Sunday, November 14, 2010
Review - Carlos
Carlos might have been made for French television, but this is no ordinary TV movie. For a start, it has been made by a real filmmaker, with Olivier Assayas cementing his reputation as one of the most exciting and mercurial directors currently working. He invests Carlos with an irresistible, propulsive sense of momentum that rarely flags across the film's five-and-a-half hour running time. This film is a good deal longer than both Steven Soderbergh's Che and last year's double-bill Mesrine, but Assayas' decades-spanning biopic somehow manages to feel shorter than both of them. It switches countries and languages with a remarkable fleetness of foot, and introduces characters at a dizzying rate as it hurtles through its subject's eventful life. Don't be deterred by Carlos' epic length, for this is one of the most audacious and exhilarating cinematic events of the year.
It also contains a central performance as good as any other you'll see this year. Édgar Ramírez plays Ilich Ramírez Sánchez, better known by his nom de guerre Carlos, and he is utterly convincing at every step of his character's journey, possessing a swagger and physicality that reminded me of Brando and De Niro in their pomp. When we first meet Sánchez, in the early 1970's, he is a man driven by a clear ideology – "Behind every bullet we fire, there will be an idea" he announces early on – and that conviction drives him to commit acts of terrorism in the name of the PFLP. In the film's final section, he is a bloated shadow of that young firebrand; a man living in a changing world that no longer has any use for him. Carlos' narrative unfolds in a traditional manner, employing a three-act structure (the French TV presentation was in three parts) that depicts his rise and fall in a familiar fashion. But Carlos feels so much more alive than most screen biopics, with Ramírez's performance and Assayas' bravura direction energising the film.
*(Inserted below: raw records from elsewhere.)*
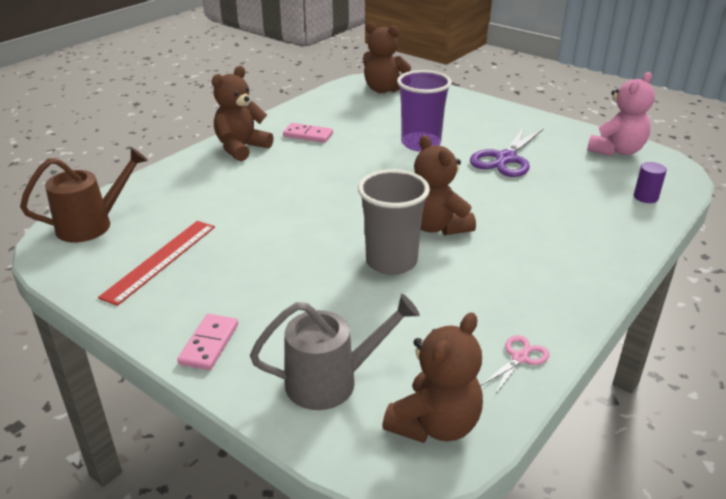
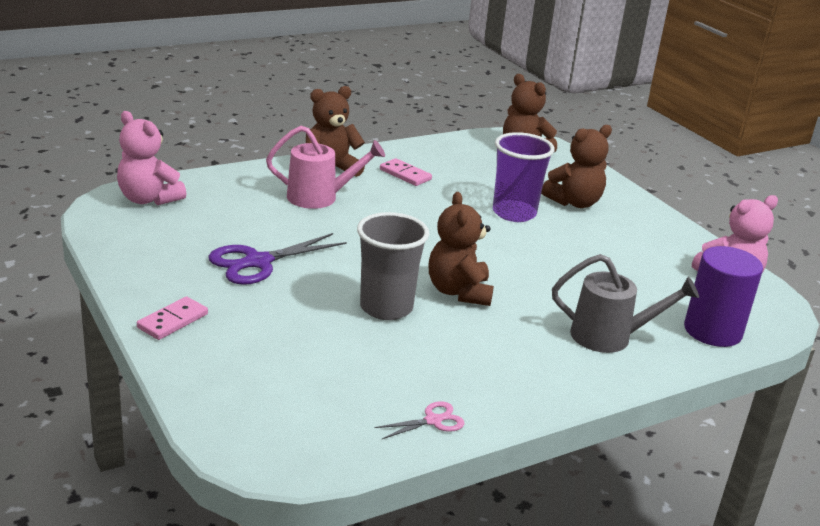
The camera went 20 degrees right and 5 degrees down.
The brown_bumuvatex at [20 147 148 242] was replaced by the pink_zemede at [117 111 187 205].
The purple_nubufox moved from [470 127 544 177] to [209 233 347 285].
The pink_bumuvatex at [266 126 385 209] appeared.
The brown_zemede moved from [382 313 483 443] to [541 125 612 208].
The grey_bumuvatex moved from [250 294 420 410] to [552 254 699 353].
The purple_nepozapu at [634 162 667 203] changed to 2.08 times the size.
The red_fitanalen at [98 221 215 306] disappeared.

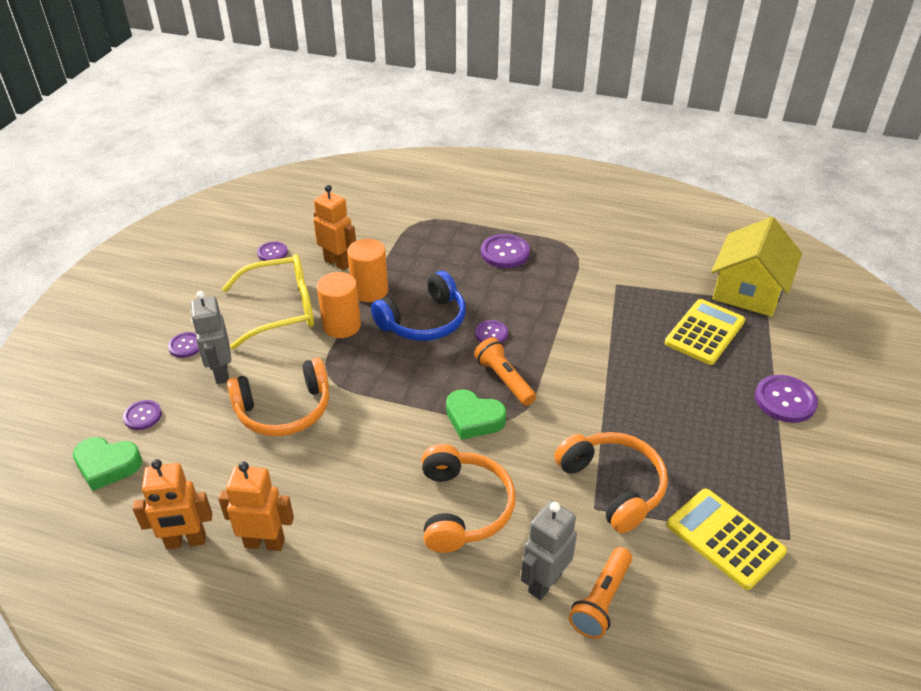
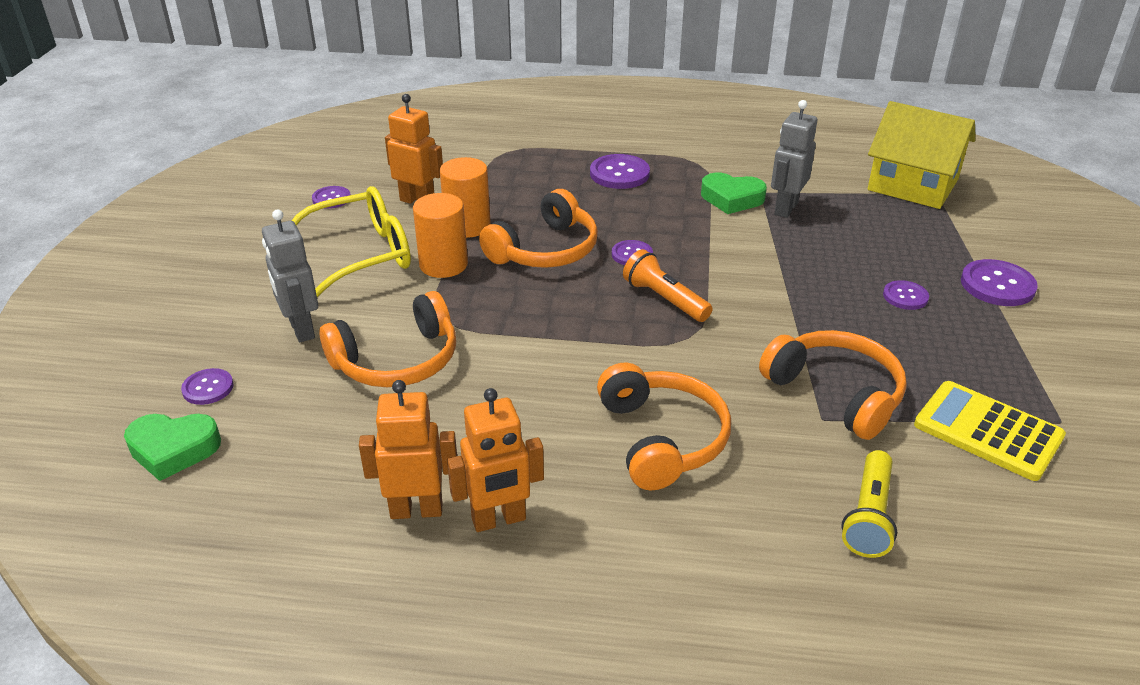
The camera went 10 degrees left and 5 degrees down.
The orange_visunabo moved from [133 459 212 549] to [447 388 544 532].
The blue_tivenox at [371 271 466 341] became the orange_tivenox at [479 189 598 268].
The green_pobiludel moved from [446 389 506 440] to [701 172 767 214].
The grey_visunabo moved from [521 501 577 600] to [771 100 817 218].
The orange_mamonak at [569 547 632 639] became the yellow_mamonak at [841 450 897 558].
The yellow_kibabapek at [711 217 802 317] turned 75 degrees counterclockwise.
The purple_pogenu moved from [168 332 199 358] to [883 280 929 310].
The yellow_tolonak at [665 299 745 365] disappeared.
In the film's opening third, Carlos the character rarely stays still (at one point, we see how he quickly he loses his shape and sharpness when he is forced to lie low for a period of inactivity) and Assayas' restless, dynamic camerawork matches him stride for stride. The film moves fluidly from Carlos' political motivations to his womanising and acts of violence, and lends each encounter the same sense of authenticity and the same gripping tension. At times, admittedly, the ceaseless rush of Assayas' filmmaking can leave us struggling to catch up, particularly when supporting characters – introduced with onscreen captions announcing their name and affiliation – appear and then disappear so abruptly. The director is less interested in explaining background details and offering exposition than he is in simply showing us Carlos the man and letting us experience his actions, but this approach can result in some areas of the film feeling murky and vague.
On the other hand, his style also fills Carlos with so many sublime moments, and it seems ridiculous to grumble about small deficiencies when confronted with filmmaking of this stature. In particular, Part 2 of Carlos deals almost exclusively with his most famous act, the taking of hostages at the OPEC conference in Vienna in 1975. Running to an almost feature length in itself, this is an indescribably brilliant piece of sustained filmmaking from Assayas, whose confident pacing and masterful control of tone develops and then maintains an electrifying sense of tension, even as Carlos and his cohorts sit motionless on an airport runway, their plan slowly crumbling around them. This sequence in itself would be enough to ensure Carlos' status as one of the films of the year, and as I left the screening room at this point for the interval, I wondered if Part 3 could live up to what had gone before.
I'm afraid to say it doesn't. That's not to say the third part of Carlos is bad – it's far from that – but after the explosive, sexy and thrilling action of the first two parts, it feels a little more laborious and it's the first time that Assayas seems to suffer from the constricting confines of the biopic as a cinematic storytelling form. It is fascinating to watch Carlos being cut off from his former allies as communist regimes fall one by one, and to see how lost this international terrorist is without the states that once shielded him, but it also feels like we're marking time as we wait for justice to finally catch up with him. The third act drag is a perennial problem in biopics that deal with the whole arc of a person's life, but it's particularly disappointing here after that life has been rendered so thrillingly for the preceding four-and-a-bit hours.
Again, however, I need to set those complaints against the frequent displays of the director's brilliance in Carlos, and the filmmaking comes out on top every time. I haven't even mentioned the roster of outstanding supporting performances, including Nora von Waldstätten as his wife and Julia Hummer as his volatile accomplice. I could have also gone into more detail describing sensational individual sequences, such as the Japanese Red Army's bank assault, Carlos' escape from the police after he is betrayed, or the botched attempts to blow up Israeli planes at Orly airport; there's simply so much here to digest. Carlos is available in two forms, both as a five-and-a-half hour version and as a cut-down 165-minute film. I haven't seen the latter, but I really can't imagine how you could chop almost three hours' worth of incident from this film without losing something special, because very little of it feels like filler. I'm not entirely sure if Carlos possesses the depth to match its length, but it's a ceaselessly invigorating cinematic spectacle, and an awesome directorial achievement.